Hercule Poirot solves a murder at an archeological dig near Baghdad in Murder in Mesopotamia. The book is narrated by Nurse Amy Leatheran, hired as a companion for the wife of the expedition leader, Mrs. Leidner, who has exhibited nervousness and a fear of something unnamed. As Nurse Leatheran gets to know the people at Tell Yarimjah, she discovers that most of the men seem in love with Mrs. Leidner, while the women view her with distaste, which Nurse Leatheran attributes to jealousy of the incredibly charming woman.
Then one afternoon, Dr. Leidner goes to awaken his wife from her usual afternoon nap, only to come stumbling out of the room crying that his wife has been murdered. When the local captain realizes that only a member of the expedition could have committed this complicated murder, he suggests asking Hercule Poirot, who is scheduled to pass by then the next day, to give assistance. Nurse Leatheran holds the unique position of being a stranger and thus without a motive, yet she has had a chance to get to know the suspects. So seen through her eyes, Hercule Poirot assumes the role of doctor of the case, with her as his assistant. In the end, Poirot unmasks the murderer in his usual summation of this complicated and terrible crime.
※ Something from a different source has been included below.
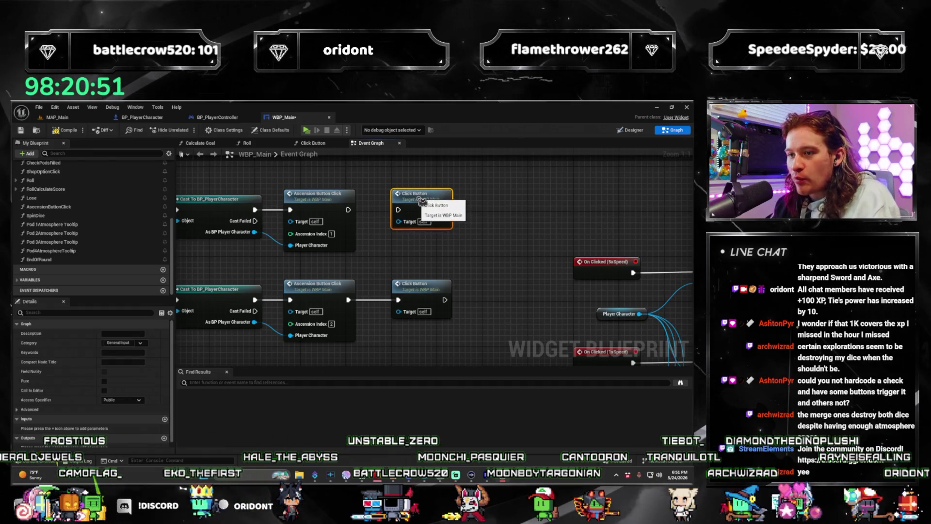
pyautogui.scroll(-7, 399, 214)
This is the first Hercule Poirot book to be set in the Middle East, but Christie went on to set several other books, both featuring her Belgian detective and starring other characters, throughout the region. She became interested in archaeology when friends in charge of a dig convinced her to join them a little outside of Baghdad, a location seen as very romantic in the era, in 1930, where she met Max Mallowan, whom she married soon after. Incidentally, he received a knighthood for his work in archaeology, making him and Christie one of the only married couples where each partner was given such an honor in his and her own right. Christie spent many dig seasons with her husband, so when she wrote about the Middle East and archaeology in particular, she wrote out of her own personal experience. If you find this topic of interest, check out her nonfiction book, _Come, Tell Me How You Live_, about life about life on a dig. The archaeological setting in this book adds an interesting flavor.
Murder in Mesopotamia is a good book with a creative mystery plot, but readers need to view it as an artifact of a specific time in history when looking at cultural references. Nurse Leatheran makes many negative comments about the native Iraqis, such as assuming Mrs. Leidner’s fears might be from spending too much time alone with the natives and when she describes one man as “very dark, a dirty dark yellow color.” It is important to keep in mind that the views of a book’s narrator do not necessarily reflect the views of the author. I have so far not been able to locate any indication whether Christie shared the views of Nurse Leatheran or whether she used the narrator to expose the insularity and xenophobia of the British traveling abroad.
Anna Massey performs the audio version of this Poirot book. Being used to hearing Poirot read by men, I took some time to get used to hearing him as read by a woman. But since the book itself has a female narrator, it would not make sense for a man to read it. However, I just didn’t connect very well with Massey’s voicing of this book. I don’t know whether another choice of women would suit it better.
This is not a book that I would recommend as someone’s first exposure to Agatha Christie’s writing or to Hercule Poirot, but if someone has already read a couple of the better books, that person would certainly enjoy this. I give it four stars.